Kazimir Malevich – The Blackest Square

Andrey Kovalev

The fourth ‘Black Square’ by Kazimir Malevich belonging to Inkombank, which collapsed during the financial crisis in 1998, is now exhibited in the Hermitage. This icon of modernism found its final sanctuary among the masterpieces at the Hermitage exactly in time for the arrival of George W Bush in St. Petersburg.

A sum of one million dollars for the acquisition of the painting was provided by Vladimir Potanin, a well-known businessman. Despite its mysterious origin ‘in a bag of potatoes’ in the provincial town of Samara in 1993, and the fact that the market of Russian avant-garde is overfilled with fake copies, even sophisticated experts still haven’t expressed any serious doubts about the authenticity of the items from this collection. Nevertheless, there is every reason to believe that several sketches, photographic images, Malevich’s own manuscripts and the broken pieces of the architectone have been lost. This detective story seems to have been predetermined by the great master Malevich himself. For example, the reverse of the painting contains the date 1913. Despite the fact that the first ‘Black Square’ is dated 1915, this dating implicitly serves to show that the painting is quite authentic. In the late 1920s Malevich, forgeing his own biography, intentionally pre-dated his works.

On the 22 of January 2002 the Russian Ministry of Culture declared the ‘Black Square’ as being an exclusively significant cultural asset, thus prohibiting its eligibility for being sold or exported. On the 13 of April the collection of Inkombank was put up for auction at Gelos auction house. At the sales the Moscow Museum for Modern Art purchased ‘Self-portrait’ and ‘The portrait of wife’. Meanwhile, the state has exercised its privilege to acquire ‘exclusively significant cultural assets’. In such a way, the ‘Black Square’ has finally found its present position in the Hermitage, and Mikhail Piotrovsky has a special programme of establishing a section dedicated to twentieth century art at the Hermitage already, in which the ‘Black Square’ will be exhibited among such items as ‘Composition IV’ by Kandinsky, ‘The Dance’ by Matisse and ‘The Three Graces’ by Picasso.

However, the former owners of the ‘Black Square’, the bankers belonging to the epoch of primary accumulation, were not fully conscious of the value of the items they possessed. Nevertheless, the art market experts named prices ranging from 15 to 25 millions of dollars, provided the picture is going to be sold on the western market. Vladimir Potanin, a media tycoon and the owner of the famous ‘Norilsk Nickel’, used the opportunity to improve his international image. The progressive oligarch was installed as a trustee of the Guggenheim Museum, in return for donations of at least one million dollars a year.
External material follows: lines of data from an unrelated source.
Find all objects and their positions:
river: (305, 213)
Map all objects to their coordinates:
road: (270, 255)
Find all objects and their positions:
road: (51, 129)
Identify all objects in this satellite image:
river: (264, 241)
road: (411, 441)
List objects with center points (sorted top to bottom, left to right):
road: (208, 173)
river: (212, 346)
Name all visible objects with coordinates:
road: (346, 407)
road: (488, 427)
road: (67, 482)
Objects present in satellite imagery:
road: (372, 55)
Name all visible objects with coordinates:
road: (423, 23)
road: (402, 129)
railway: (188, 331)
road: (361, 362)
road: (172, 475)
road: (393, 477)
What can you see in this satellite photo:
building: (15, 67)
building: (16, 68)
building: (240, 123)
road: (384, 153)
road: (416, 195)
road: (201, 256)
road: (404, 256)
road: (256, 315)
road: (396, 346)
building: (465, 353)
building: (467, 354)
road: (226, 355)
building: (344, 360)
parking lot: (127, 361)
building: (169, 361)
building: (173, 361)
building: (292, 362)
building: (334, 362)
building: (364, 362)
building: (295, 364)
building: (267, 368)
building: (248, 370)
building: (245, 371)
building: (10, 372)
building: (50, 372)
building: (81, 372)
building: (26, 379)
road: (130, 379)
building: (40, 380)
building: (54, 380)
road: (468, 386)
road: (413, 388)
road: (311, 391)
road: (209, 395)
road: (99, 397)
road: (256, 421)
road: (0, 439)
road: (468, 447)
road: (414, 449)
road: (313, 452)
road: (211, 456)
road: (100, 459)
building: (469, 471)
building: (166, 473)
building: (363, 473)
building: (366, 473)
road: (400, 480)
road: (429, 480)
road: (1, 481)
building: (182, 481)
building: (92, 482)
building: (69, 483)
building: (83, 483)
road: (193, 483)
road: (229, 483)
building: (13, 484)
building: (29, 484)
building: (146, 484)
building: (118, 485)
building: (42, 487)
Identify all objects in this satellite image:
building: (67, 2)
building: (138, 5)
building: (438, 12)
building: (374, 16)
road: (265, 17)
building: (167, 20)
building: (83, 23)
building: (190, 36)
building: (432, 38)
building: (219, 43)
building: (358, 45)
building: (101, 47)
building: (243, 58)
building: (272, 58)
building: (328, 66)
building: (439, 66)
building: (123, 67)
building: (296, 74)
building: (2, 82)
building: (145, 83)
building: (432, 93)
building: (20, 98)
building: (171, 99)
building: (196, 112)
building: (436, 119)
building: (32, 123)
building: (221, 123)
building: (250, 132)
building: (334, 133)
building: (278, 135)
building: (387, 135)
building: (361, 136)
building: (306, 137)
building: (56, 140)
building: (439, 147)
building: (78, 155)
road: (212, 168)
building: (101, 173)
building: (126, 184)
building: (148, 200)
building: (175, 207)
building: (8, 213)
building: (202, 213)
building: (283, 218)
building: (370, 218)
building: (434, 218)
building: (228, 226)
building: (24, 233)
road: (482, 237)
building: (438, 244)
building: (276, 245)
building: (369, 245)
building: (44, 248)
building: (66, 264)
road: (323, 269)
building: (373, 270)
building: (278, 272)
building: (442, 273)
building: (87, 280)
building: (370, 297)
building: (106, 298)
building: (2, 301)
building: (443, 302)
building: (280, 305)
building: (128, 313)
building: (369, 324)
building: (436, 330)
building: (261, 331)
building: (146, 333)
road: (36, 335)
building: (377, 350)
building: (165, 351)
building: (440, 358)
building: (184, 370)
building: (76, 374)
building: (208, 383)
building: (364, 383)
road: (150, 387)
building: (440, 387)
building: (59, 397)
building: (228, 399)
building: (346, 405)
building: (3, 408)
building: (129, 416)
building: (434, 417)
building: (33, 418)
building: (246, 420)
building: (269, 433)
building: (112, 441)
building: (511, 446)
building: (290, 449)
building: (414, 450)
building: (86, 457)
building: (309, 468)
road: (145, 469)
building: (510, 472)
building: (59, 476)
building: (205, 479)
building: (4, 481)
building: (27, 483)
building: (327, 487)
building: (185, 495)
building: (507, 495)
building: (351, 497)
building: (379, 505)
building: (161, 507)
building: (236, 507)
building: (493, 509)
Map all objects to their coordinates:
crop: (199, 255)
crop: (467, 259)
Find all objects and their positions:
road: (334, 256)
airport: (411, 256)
The Financial Times stressed ironically, ‘While millions of their countrymen suffered collapsing living standards, declining health and increasing alcoholism, a few made enough money to join the ranks of the world’s richest men’. Finally, as long as it is owned by the state, the ‘Black Square’ is eligible to be transported across the borders and be exhibited at any affiliate branch of Guggenheim all around the world. Or, for example, in the Hermitage rooms at Somerset House.